▶ [Request]: Write the next part of the post about the LSM and AppArmor, picking up after its final sentence.

▶ [Page text]:
....................
[no subject]

[Date Prev][Date Next][Thread Prev][Thread Next][Date Index][Thread Index]

 



Not being able to take path names into consideration is a current
deficiency of the LSM.

Being exported to modules is another deficiency of the current LSM
as it seems no serious user of the LSM can exist simply as a kernel
module.

Not being able to mix code from different projects is also a very
serious limitation of the LSM.  Currently I don't think we can
build a kernel that supports selinux and any other LSM at the same
time.  Which horribly limits what we can do with the LSM.

So it seems clear that if we are aiming at an ideal solution.  We
first need to enhance the LSM.  Then merge in the AppArmor
functionality.  Doing it all in one patch series looks to overwhelming
for a decent code review.
....................
▶ [Information provided]:
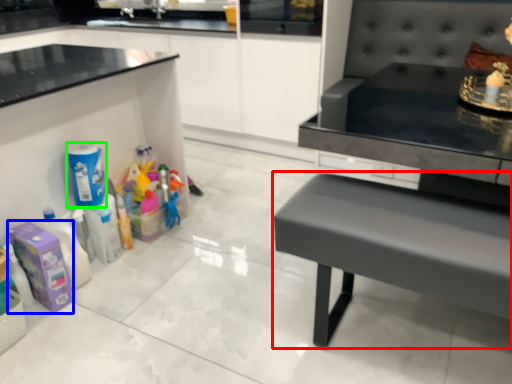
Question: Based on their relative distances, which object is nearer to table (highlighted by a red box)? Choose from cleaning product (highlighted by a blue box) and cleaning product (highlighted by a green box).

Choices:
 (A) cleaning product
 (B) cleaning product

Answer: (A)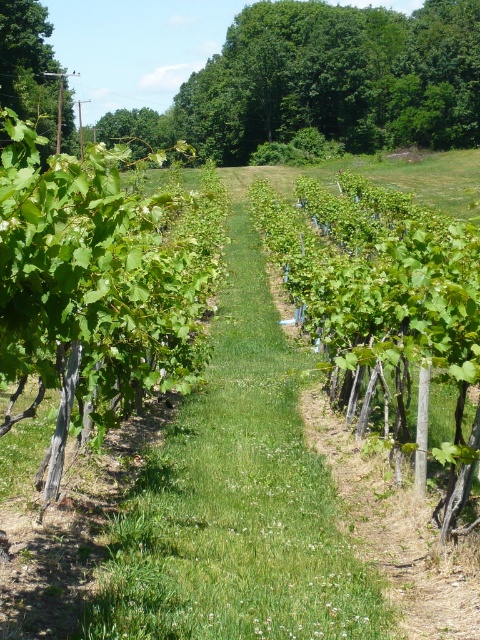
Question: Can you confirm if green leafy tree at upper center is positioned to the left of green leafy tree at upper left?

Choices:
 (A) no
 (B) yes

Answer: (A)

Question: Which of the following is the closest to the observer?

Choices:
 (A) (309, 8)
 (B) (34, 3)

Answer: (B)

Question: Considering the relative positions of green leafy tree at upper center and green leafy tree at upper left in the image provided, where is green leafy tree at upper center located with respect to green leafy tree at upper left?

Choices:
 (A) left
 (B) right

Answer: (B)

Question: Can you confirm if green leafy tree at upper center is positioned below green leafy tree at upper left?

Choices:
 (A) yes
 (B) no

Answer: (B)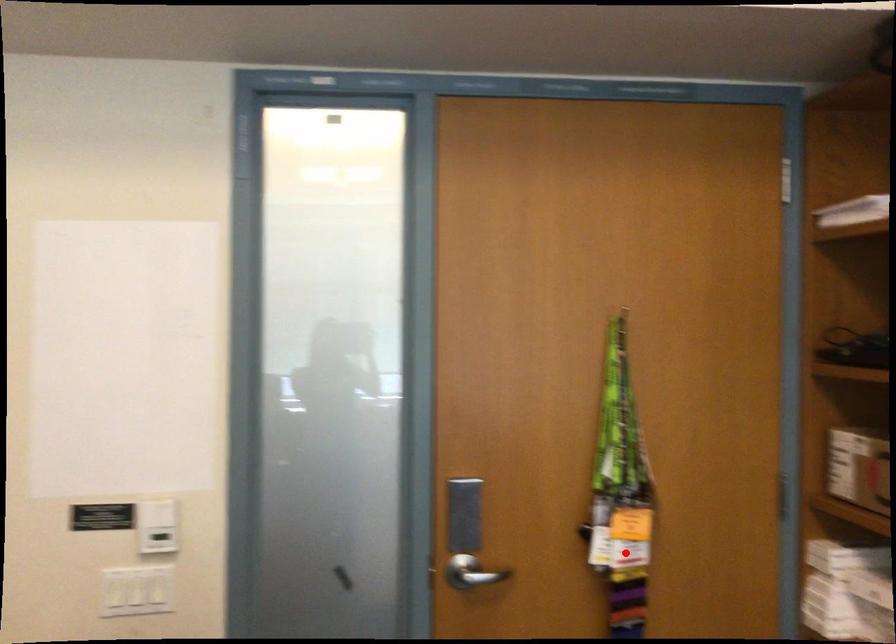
....................
▶ [Answer for the task]:
That said is anyone interested in making the LSM more like iptables
with a generic table based rules structure?  That way we could fix
the one true LSM problem and concentrate on simpler pieces that give
specific bits of interesting functionality.  Or at the very least
be able to compile in multiple different bits of functionality into
the kernel simultaneously.

I'm really not familiar with the security issues the LSM addresses
but I do know, it encourages huge incompatible mega solutions, and
it tends to break when I fix real security problems in the kernel.
So at this point I am convinced that the LSM is deficient, has very
limited usability, and seems to be a very fragile firewall structure
to me.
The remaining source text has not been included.